One of its concepts is called ‘the racket system’. Below is the explanation from Wikipedia: “A racket feeling is a familiar set of emotions, learned and enhanced during childhood, experienced in many different stress situations, and maladaptive as an adult means of problem solving. A racket is then a set of behaviours which originate from the childhood script whose covert goal is not so much to solve the problem, as to experience these racket feelings and feel internally justified in experiencing them.”

In simple words, it is just a cover on top of your real feelings. For Eg: In many instances, when a person is hurt, instead of showing his hurt feelings (for fear of looking weak and vulnerable probably) he may show it as anger. Some disguise fear as anger. This is very typical of certain teachers \bosses who with fear of losing respect and command over a class will maintain a strict angry tone in their behavior and delivery.
There could be many examples of racket feelings and we cannot have generalizations; everything is context dependant. Yet guilt is always a racket feeling (that is what my trainer told and it seemed right) for it has no constructive use.

It is interesting that we choose the feeling we want to feel well in advance (decision moves from conscious to unconscious realm as the child grows up) and then create\generate situations or distort reality by clouded perception to experience the racket feeling. One may actually generate an appropriate situation or misperceive reality so as to experience the racket feeling.

How do I get to be noticed?

A good example can be the following, “there’s a three-year-old child whose parents are working. The child falls sick one day. Both the parents take off for days and spend time with the child. They play with her, read stories, sing songs etc. It is quite possible that the child will get the message that for it to have attention and to be shown love, it has to fall sick. As the child grows, she may have the habit of falling sick often, or getting depressed so as to get attention and love. She does not do it intentionally as an adult. The decision made in childhood works from an unconscious realm. Though she may consciously not like her behavior, unconsciously she may want it. This is the reason that psychologists advise not to celebrate sickness. We should celebrate health. A better way of dealing will be to give equal attention in times of healthy and sick conditions and meetig the needs appropriately.

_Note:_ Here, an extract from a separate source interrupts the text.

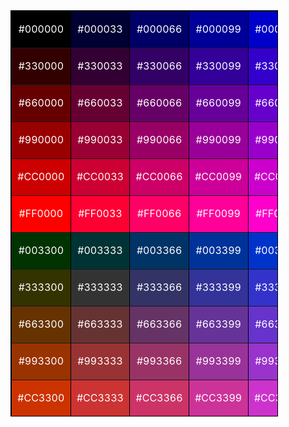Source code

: <table width="521" cellspacing="0" cellpadding="0" bordercolor="#000000" border="1" align="center" style="width: 85%; height: 650px;"><tbody><tr><td width="120" bgcolor="#000000"><p align="center"><font color="#ffffff">#000000</font></p></td>    <td width="120" bgcolor="#000033">       <p align="center"><font color="#ffffff">#000033</font></p></td>     <td width="120" bgcolor="#000066">       <p align="center"><font color="#ffffff">#000066</font></p></td>     <td width="120" bgcolor="#000099">       <p align="center"><font color="#ffffff">#000099</font></p></td>     <td width="120" bgcolor="#0000cc">       <p align="center"><font color="#ffffff">#0000CC</font></p></td>     <td width="120" bgcolor="#0000ff">       <p align="center"><font color="#ffffff">#0000FF</font></p></td></tr>   <tr>     <td bgcolor="#330000">       <p align="center"><font color="#ffffff">#330000</font></p></td>     <td bgcolor="#330033">       <p align="center"><font color="#ffffff">#330033</font></p></td>     <td bgcolor="#330066">       <p align="center"><font color="#ffffff">#330066</font></p></td><!--fantasyflash.ru-->     <td bgcolor="#330099">       <p align="center"><font color="#ffffff">#330099</font></p></td>     <td bgcolor="#3300cc">       <p align="center"><font color="#ffffff">#3300CC</font></p></td>     <td bgcolor="#3300ff">       <p align="center"><font color="#ffffff">#3300FF</font></p></td></tr>   <tr>     <td bgcolor="#660000">       <p align="center"><font color="#ffffff">#660000</font></p></td>     <td bgcolor="#660033">       <p align="center"><font color="#ffffff">#660033</font></p></td>     <td bgcolor="#660066">       <p align="center"><font color="#ffffff">#660066</font></p></td>     <td bgcolor="#660099">       <p align="center"><font color="#ffffff">#660099</font></p></td>     <td bgcolor="#6600cc">       <p align="center"><font color="#ffffff">#6600CC</font></p></td>     <td bgcolor="#6600ff">       <p align="center"><font color="#ffffff">#6600FF</font></p></td></tr>   <tr>     <td bgcolor="#990000">       <p align="center"><font color="#ffffff">#990000</font></p></td>     <td bgcolor="#990033">       <p align="center"><font color="#ffffff">#990033</font></p></td>     <td bgcolor="#990066">       <p align="center"><font color="#ffffff">#990066</font></p></td>     <td bgcolor="#990099">       <p align="center"><font color="#ffffff">#990099</font></p></td>     <td bgcolor="#9900cc">       <p align="center"><font color="#ffffff">#9900CC</font></p></td>     <td bgcolor="#9900ff">       <p align="center"><font color="#ffffff">#9900FF</font></p></td></tr>   <tr>     <td bgcolor="#cc0000">       <p align="center"><font color="#ffffff">#CC0000</font></p></td>     <td bgcolor="#cc0033">       <p align="center"><font color="#ffffff">#CC0033</font></p></td>     <td bgcolor="#cc0066">       <p align="center"><font color="#ffffff">#CC0066</font></p></td>     <td bgcolor="#cc0099">       <p align="center"><font color="#ffffff">#CC0099</font></p></td>     <td bgcolor="#cc00cc">       <p align="center"><font color="#ffffff">#CC00CC</font></p></td>     <td bgcolor="#cc00ff">       <p align="center"><font color="#ffffff">#CC00FF</font></p></td></tr>   <tr>     <td bgcolor="#ff0000">       <p align="center"><font color="#ffffff">#FF0000</font></p></td>     <td bgcolor="#ff0033">       <p align="center"><font color="#ffffff">#FF0033</font></p></td>     <td bgcolor="#ff0066">       <p align="center"><font color="#ffffff">#FF0066</font></p></td>     <td bgcolor="#ff0099">       <p align="center"><font color="#ffffff">#FF0099</font></p></td>     <td bgcolor="#ff00cc">       <p align="center"><font color="#ffffff">#FF00CC</font></p></td>     <td bgcolor="#ff00ff">       <p align="center"><font color="#ffffff">#FF00FF</font></p></td></tr>   <tr>     <td bgcolor="#003300">       <p align="center"><font color="#ffffff">#003300</font></p></td>     <td bgcolor="#003333">       <p align="center"><font color="#ffffff">#003333</font></p></td>     <td bgcolor="#003366">       <p align="center"><font color="#ffffff">#003366</font></p></td>     <td bgcolor="#003399">       <p align="center"><font color="#ffffff">#003399</font></p></td>     <td bgcolor="#0033cc">       <p align="center"><font color="#ffffff">#0033CC</font></p></td>     <td bgcolor="#0033ff">       <p align="center"><font color="#ffffff">#0033FF</font></p></td></tr>   <tr>     <td bgcolor="#333300">       <p align="center"><font color="#ffffff">#333300</font></p></td>     <td bgcolor="#333333">       <p align="center"><font color="#ffffff">#333333</font></p></td>     <td bgcolor="#333366">       <p align="center"><font color="#ffffff">#333366</font></p></td>     <td bgcolor="#333399">       <p align="center"><font color="#ffffff">#333399</font></p></td>     <td bgcolor="#3333cc">       <p align="center"><font color="#ffffff">#3333CC</font></p></td>     <td bgcolor="#3333ff">       <p align="center"><font color="#ffffff">#3333FF</font></p></td></tr>   <tr>     <td bgcolor="#663300">       <p align="center"><font color="#ffffff">#663300</font></p></td>     <td bgcolor="#663333">       <p align="center"><font color="#ffffff">#663333</font></p></td>     <td bgcolor="#663366">       <p align="center"><font color="#ffffff">#663366</font></p></td>     <td bgcolor="#663399">       <p align="center"><font color="#ffffff">#663399</font></p></td>     <td bgcolor="#6633cc">       <p align="center"><font color="#ffffff">#6633CC</font></p></td>     <td bgcolor="#6633ff">       <p align="center"><font color="#ffffff">#6633FF</font></p></td></tr>   <tr>     <td bgcolor="#993300">       <p align="center"><font color="#ffffff">#993300</font></p></td>     <td bgcolor="#993333">       <p align="center"><font color="#ffffff">#993333</font></p></td>     <td bgcolor="#993366">       <p align="center"><font color="#ffffff">#993366</font></p></td>     <td bgcolor="#993399">       <p align="center"><font color="#ffffff">#993399</font></p></td>     <td bgcolor="#9933cc">       <p align="center"><font color="#ffffff">#9933CC</font></p></td>     <td bgcolor="#9933ff">       <p align="center"><font color="#ffffff">#9933FF</font></p></td></tr>   <tr><!--osw-->     <td bgcolor="#cc3300">       <p align="center"><font color="#ffffff">#CC3300</font></p></td>     <td bgcolor="#cc3333">       <p align="center"><font color="#ffffff">#CC3333</font></p></td>     <td bgcolor="#cc3366">       <p align="center"><font color="#ffffff">#CC3366</font></p></td>     <td bgcolor="#cc3399">       <p align="center"><font color="#ffffff">#CC3399</font></p></td>     <td bgcolor="#cc33cc">       <p align="center"><font color="#ffffff">#CC33CC</font></p></td>     <td bgcolor="#cc33ff">       <p align="center"><font color="#ffffff">#CC33FF</font></p></td></tr>   <tr>     <td bgcolor="#ff3300">       <p align="center"><font color="#ffffff">#FF3300</font></p></td>     <td bgcolor="#ff3333">       <p align="center"><font color="#ffffff">#FF3333</font></p></td>     <td bgcolor="#ff3366">       <p align="center"><font color="#ffffff">#FF3366</font></p></td>     <td bgcolor="#ff3399">       <p align="center"><font color="#ffffff">#FF3399</font></p></td>     <td bgcolor="#ff33cc">       <p align="center"><font color="#ffffff">#FF33CC</font></p></td>     <td bgcolor="#ff33ff">       <p align="center"><font color="#ffffff">#FF33FF</font></p></td></tr>   <tr>     <td bgcolor="#006600">       <p align="center"><font color="#ffffff">#006600</font></p></td>     <td bgcolor="#006633">       <p align="center"><font color="#ffffff">#006633</font></p></td>     <td bgcolor="#006666">       <p align="center"><font color="#ffffff">#006666</font></p></td>     <td bgcolor="#006699">       <p align="center"><font color="#ffffff">#006699</font></p></td>     <td bgcolor="#0066cc">       <p align="center"><font color="#ffffff">#0066CC</font></p></td>     <td bgcolor="#0066ff">       <p align="center"><font color="#ffffff">#0066FF</font></p></td></tr>   <tr>     <td bgcolor="#336600">       <p align="center"><font color="#ffffff">#336600</font></p></td>     <td bgcolor="#336633">       <p align="center"><font color="#ffffff">#336633</font></p></td>     <td bgcolor="#336666">       <p align="center"><font color="#ffffff">#336666</font></p></td>     <td bgcolor="#336699">       <p align="center"><font color="#ffffff">#336699</font></p></td>     <td bgcolor="#3366cc">       <p align="center"><font color="#ffffff">#3366CC</font></p></td>     <td bgcolor="#3366ff">       <p align="center"><font color="#ffffff">#3366FF</font></p></td></tr>   <tr>     <td bgcolor="#666600">       <p align="center"><font color="#ffffff">#666600</font></p></td>     <td bgcolor="#666633">       <p align="center"><font color="#ffffff">#666633</font></p></td>     <td bgcolor="#666666">       <p align="center"><font color="#ffffff">#666666</font></p></td>     <td bgcolor="#666699">       <p align="center"><font color="#ffffff">#666699</font></p></td>     <td bgcolor="#6666cc">       <p align="center"><font color="#ffffff">#6666CC</font></p></td>     <td bgcolor="#6666ff">       <p align="center"><font color="#ffffff">#6666FF</font></p></td></tr>   <tr>     <td bgcolor="#996600">       <p align="center"><font color="#ffffff">#996600</font></p></td>     <td bgcolor="#996633">       <p align="center"><font color="#ffffff">#996633</font></p></td>     <td bgcolor="#996666">       <p align="center"><font color="#ffffff">#996666</font></p></td>     <td bgcolor="#996699">       <p align="center"><font color="#ffffff">#996699</font></p></td>     <td bgcolor="#9966cc">       <p align="center"><font color="#ffffff">#9966CC</font></p></td>     <td bgcolor="#9966ff">       <p align="center"><font color="#ffffff"><a target="_top" href="http://fantasyflash.ru/"><font color="#ffffff" style="text-decoration: none;">#</font></a>9966FF</font></p></td></tr>   <tr>     <td bgcolor="#cc6600">       <p align="center"><font color="#ffffff">#CC6600</font></p></td>     <td bgcolor="#cc6633">       <p align="center"><font color="#ffffff">#CC6633</font></p></td>     <td bgcolor="#cc6666">       <p align="center"><font color="#ffffff">#CC6666</font></p></td>     <td bgcolor="#cc6699">       <p align="center"><font color="#ffffff">#CC6699</font></p></td>     <td bgcolor="#cc66cc">       <p align="center"><font color="#ffffff">#CC66CC</font></p></td>     <td bgcolor="#cc66ff">       <p align="center"><font color="#ffffff">#CC66FF</font></p></td></tr>   <tr><!--fаntasyflаsh.ru-->     <td bgcolor="#ff6600">       <p align="center"><font color="#ffffff">#FF6600</font></p></td>     <td bgcolor="#ff6633">       <p align="center"><font color="#ffffff">#FF6633</font></p></td>     <td bgcolor="#ff6666">       <p align="center"><font color="#ffffff">#FF6666</font></p></td>     <td bgcolor="#ff6699">       <p align="center"><font color="#ffffff">#FF6699</font></p></td>     <td bgcolor="#ff66cc">       <p align="center"><font color="#ffffff">#FF66CC</font></p></td>     <td bgcolor="#ff66ff">       <p align="center"><font color="#ffffff">#FF66FF</font></p></td></tr>   <tr><!-- палитра от Олёнки с фэнтэзифлэш точка ру-->     <td bgcolor="#009900">       <p align="center"><font color="#ffffff">#009900</font></p></td>     <td bgcolor="#009933">       <p align="center"><font color="#ffffff">#009933</font></p></td>     <td bgcolor="#009966">       <p align="center"><font color="#ffffff">#009966</font></p></td>     <td bgcolor="#009999">       <p align="center"><font color="#ffffff">#009999</font></p></td>     <td bgcolor="#0099cc">       <p align="center"><font color="#ffffff">#0099CC</font></p></td>     <td bgcolor="#0099ff">       <p align="center"><font color="#ffffff">#0099FF</font></p></td></tr>   <tr>     <td bgcolor="#339900">       <p align="center"><font color="#ffffff">#339900</font></p></td>     <td bgcolor="#339933">       <p align="center"><font color="#ffffff">#339933</font></p></td>     <td bgcolor="#339966">       <p align="center"><font color="#ffffff">#339966</font></p></td>     <td bgcolor="#339999">       <p align="center"><font color="#ffffff">#339999</font></p></td>     <td bgcolor="#3399cc">       <p align="center"><font color="#ffffff">#3399CC</font></p></td>     <td bgcolor="#3399ff">       <p align="center"><font color="#ffffff">#3399FF</font></p></td></tr>   <tr>     <td bgcolor="#669900">       <p align="center"><font color="#ffffff">#669900</font></p></td>     <td bgcolor="#669933">       <p align="center"><font color="#ffffff">#669933</font></p></td>     <td bgcolor="#669966">       <p align="center"><font color="#ffffff">#669966</font></p></td>     <td bgcolor="#669999">       <p align="center"><font color="#ffffff">#669999</font></p></td>     <td bgcolor="#6699cc">       <p align="center"><font color="#ffffff">#6699CC</font></p></td>     <td bgcolor="#6699ff">       <p align="center"><font color="#ffffff">#6699FF</font></p></td></tr>   <tr>     <td bgcolor="#999900">       <p align="center"><font color="#ffffff">#999900</font></p></td>     <td bgcolor="#999933">       <p align="center"><font color="#ffffff">#999933</font></p></td>     <td bgcolor="#999966">       <p align="center"><font color="#ffffff">#999966</font></p></td>     <td bgcolor="#999999">       <p align="center"><font color="#ffffff">#999999</font></p></td>     <td bgcolor="#9999cc">       <p align="center"><font color="#ffffff">#9999CC</font></p></td>     <td bgcolor="#9999ff">       <p align="center"><font color="#ffffff">#9999FF</font></p></td></tr>   <tr>     <td bgcolor="#cc9900"><!--fantasyflash.ru-->       <p align="center"><font color="#ffffff">#CC9900</font></p></td>     <td bgcolor="#cc9933">       <p align="center"><font color="#ffffff">#CC9933</font></p></td>     <td bgcolor="#cc9966">       <p align="center"><font color="#ffffff">#CC9966</font></p></td>     <td bgcolor="#cc9999">       <p align="center"><font color="#ffffff">#CC9999</font></p></td>     <td bgcolor="#cc99cc">       <p align="center"><font color="#ffffff">#CC99CC</font></p></td>     <td bgcolor="#cc99ff">       <p align="center"><font color="#ffffff">#CC99FF</font></p></td></tr>   <tr>     <td bgcolor="#ff9900">       <p align="center"><font color="#ffffff">#FF9900</font></p></td>     <td bgcolor="#ff9933">       <p align="center"><font color="#ffffff">#FF9933</font></p></td>     <td bgcolor="#ff9966">       <p align="center"><font color="#ffffff">#FF9966</font></p></td>     <td bgcolor="#ff9999">       <p align="center"><font color="#ffffff">#FF9999</font></p></td>     <td bgcolor="#ff99cc">       <p align="center"><font color="#ffffff">#FF99CC</font></p></td>     <td bgcolor="#ff99ff">       <p align="center"><font color="#ffffff">#FF99FF</font></p></td></tr>   <tr>     <td bgcolor="#00cc00">       <p align="center"><font color="#000000">#00CC00</font></p></td>     <td bgcolor="#00cc33">       <p align="center"><font color="#000000">#00CC33</font></p></td>     <td bgcolor="#00cc66">       <p align="center"><font color="#000000">#00CC66</font></p></td>     <td bgcolor="#00cc99">       <p align="center"><font color="#000000">#00CC99</font></p></td>     <td bgcolor="#00cccc">       <p align="center"><font color="#000000">#00CCCC</font></p></td>     <td bgcolor="#00ccff">       <p align="center"><font color="#000000">#00CCFF</font></p></td></tr>   <tr>     <td bgcolor="#33cc00">       <p align="center"><font color="#000000">#33CC00</font></p></td>     <td bgcolor="#33cc33">       <p align="center"><font color="#000000">#33CC33</font></p></td>     <td bgcolor="#33cc66">       <p align="center"><font color="#000000">#33CC66</font></p></td>     <td bgcolor="#33cc99">       <p align="center"><font color="#000000">#33CC99</font></p></td>     <td bgcolor="#33cccc">       <p align="center"><font color="#000000">#33CCCC</font></p></td>     <td bgcolor="#33ccff">       <p align="center"><font color="#000000">#33CCFF</font></p></td></tr>   <tr>     <td bgcolor="#66cc00">       <p align="center"><font color="#000000">#66CC00</font></p></td>     <td bgcolor="#66cc33">       <p align="center"><font color="#000000">#66CC33</font></p></td>     <td bgcolor="#66cc66">       <p align="center"><font color="#000000">#66CC66</font></p></td>     <td bgcolor="#66cc99">       <p align="center"><font color="#000000">#66CC99</font></p></td>     <td bgcolor="#66cccc">       <p align="center"><font color="#000000">#66CCCC</font></p></td>     <td bgcolor="#66ccff">       <p align="center"><font color="#000000">#66CCFF</font></p></td></tr>   <tr>     <td bgcolor="#99cc00">       <p align="center"><font color="#000000">#99CC00</font></p></td>     <td bgcolor="#99cc33">       <p align="center"><font color="#000000">#99CC33</font></p></td>     <td bgcolor="#99cc66">       <p align="center"><font color="#000000">#99CC66</font></p></td>     <td bgcolor="#99cc99">       <p align="center"><font color="#000000">#99CC99</font></p></td>     <td bgcolor="#99cccc">       <p align="center"><font color="#000000">#99CCCC</font></p></td>     <td bgcolor="#99ccff">       <p align="center"><font color="#000000">#99CCFF</font></p></td></tr>   <tr>     <td bgcolor="#cccc00">       <p align="center"><font color="#000000">#CCCC00</font></p></td>     <td bgcolor="#cccc33">       <p align="center"><font color="#000000">#CCCC33</font></p></td>     <td bgcolor="#cccc66">       <p align="center"><font color="#000000">#CCCC66</font></p></td>     <td bgcolor="#cccc99">       <p align="center"><font color="#000000">#CCCC99</font></p></td>     <td bgcolor="#cccccc">       <p align="center"><font color="#000000">#CCCCCC</font></p></td>     <td bgcolor="#ccccff">       <p align="center"><font color="#000000">#CCCCFF</font></p></td></tr>   <tr>     <td bgcolor="#ffcc00">       <p align="center"><font color="#000000">#FFCC00</font></p></td>     <td bgcolor="#ffcc33">       <p align="center"><font color="#000000">#FFCC33</font></p></td>     <td bgcolor="#ffcc66">       <p align="center"><font color="#000000">#FFCC66</font></p></td>     <td bgcolor="#ffcc99">       <p align="center"><font color="#000000">#FFCC99</font></p></td>     <td bgcolor="#ffcccc">       <p align="center"><font color="#000000">#FFCCCC</font></p></td>     <td bgcolor="#ffccff">       <p align="center"><font color="#000000">#FFCCFF</font></p></td></tr>   <tr>     <td bgcolor="#00ff00">       <p align="center"><font color="#000000">#00FF00</font></p></td>     <td bgcolor="#00ff33">       <p align="center"><font color="#000000">#00FF33</font></p></td>     <td bgcolor="#00ff66">       <p align="center"><font color="#000000">#00FF66</font></p></td>     <td bgcolor="#00ff99">       <p align="center"><font color="#000000">#00FF99</font></p></td>     <td bgcolor="#00ffcc">       <p align="center"><font color="#000000">#00FFCC</font></p></td>     <td bgcolor="#00ffff">       <p align="center"><font color="#000000">#00FFFF</font></p></td></tr>   <tr>     <td bgcolor="#33ff00">       <p align="center"><font color="#000000">#33FF00</font></p></td>     <td bgcolor="#33ff33">       <p align="center"><font color="#000000">#33FF33</font></p></td>     <td bgcolor="#33ff66">       <p align="center"><font color="#000000">#33FF66</font></p></td>     <td bgcolor="#33ff99">       <p align="center"><font color="#000000">#33FF99</font></p></td>     <td bgcolor="#33ffcc">       <p align="center"><font color="#000000">#33FFCC</font></p></td>     <td bgcolor="#33ffff">       <p align="center"><font color="#000000">#33FFFF</font></p></td></tr>   <tr>     <td bgcolor="#66ff00">       <p align="center"><font color="#000000">#66FF00</font></p></td>     <td bgcolor="#66ff33">       <p align="center"><font color="#000000">#66FF33</font></p></td>     <td bgcolor="#66ff66">       <p align="center"><font color="#000000">#66FF66</font></p></td>     <td bgcolor="#66ff99">       <p align="center"><font color="#000000">#66FF99</font></p></td>     <td bgcolor="#66ffcc">       <p align="center"><font color="#000000">#66FFCC</font></p></td>     <td bgcolor="#66ffff">       <p align="center"><font color="#000000">#66FFFF</font></p></td></tr>   <tr>     <td bgcolor="#99ff00">       <p align="center"><font color="#000000">#99FF00</font></p></td>     <td bgcolor="#99ff33">       <p align="center"><font color="#000000">#99FF33</font></p></td>     <td bgcolor="#99ff66">       <p align="center"><font color="#000000">#99FF66</font></p></td>     <td bgcolor="#99ff99">       <p align="center"><font color="#000000">#99FF99</font></p></td>     <td bgcolor="#99ffcc">       <p align="center"><font color="#000000">#99FFCC</font></p></td>     <td bgcolor="#99ffff">       <p align="center"><font color="#000000">#99FFFF</font></p></td></tr>   <tr>     <td bgcolor="#ccff00">       <p align="center"><font color="#000000">#CCFF00</font></p></td>     <td bgcolor="#ccff33">       <p align="center"><font color="#000000">#CCFF33</font></p></td>     <td bgcolor="#ccff66">       <p align="center"><font color="#000000">#CCFF66</font></p></td>     <td bgcolor="#ccff99">       <p align="center"><font color="#000000">#CCFF99</font></p></td>     <td bgcolor="#ccffcc">       <p align="center"><font color="#000000">#CCFFCC</font></p></td>     <td bgcolor="#ccffff">       <p align="center"><font color="#000000">#CCFFFF</font></p></td></tr>   <tr>     <td bgcolor="#ffff00">       <p align="center"><font color="#000000">#FFFF00</font></p></td>     <td bgcolor="#ffff33">       <p align="center"><font color="#000000">#FFFF33</font></p></td>     <td bgcolor="#ffff66">       <p align="center"><font color="#000000">#FFFF66</font></p></td>     <td bgcolor="#ffff99">       <p align="center"><font color="#000000">#FFFF99</font></p></td>     <td bgcolor="#ffffcc">       <p align="center"><font color="#000000">#FFFFCC</font></p></td>     <td bgcolor="#ffffff">       <p align="center"><font color="#000000">#FFFFFF</font></p></td></tr></tbody></table>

Anything that we give attention to is one way of nurturing it. Attention can be positive (Eg: appreciation) or negative (Eg: Criticism). In school, the children who don’t study well are generally naughtier and throw up tantrums. How else will they get the attention if all attention goes to the top scorers? A teacher should therefore have a teaching design that addresses the attention needs of all students independent of their scores. A practical application of this awareness in a corporate world will be not to celebrate lack of deliverables by giving too much negative attention to it. Encouragement when target is achieved along with learning and corrective strategies from failures (lack of achievement of results) can be a healthy way of dealing with employees in terms of their performance.

It is interesting to see how these childhood strategies get repeated in a corporate set up as well in a multi-dimensional way. In life, we come across many who irrespective of their designation or profile get into certain situations and experience the same racket feelings. Transactional analysis states that our subconscious mind vibrates in certain states and hence the appropriate situation and people come into their lives and they get into reinforce their beliefs in order to experience the racket feeling. Thus we find that there are repetitive patterns in one’s life.

It can be helpful for one to be aware of their real feelings experienced during stress. It is interesting to note that the feeling will be mostly the same across situations. This awareness can help a long way in gaining peace within and without.

I am yet to understand and convince myself of all the concepts of transactional analysis. But I thought that this sharing could stimulate a healthy thought process in the reader. Looking forward to others views on this subject!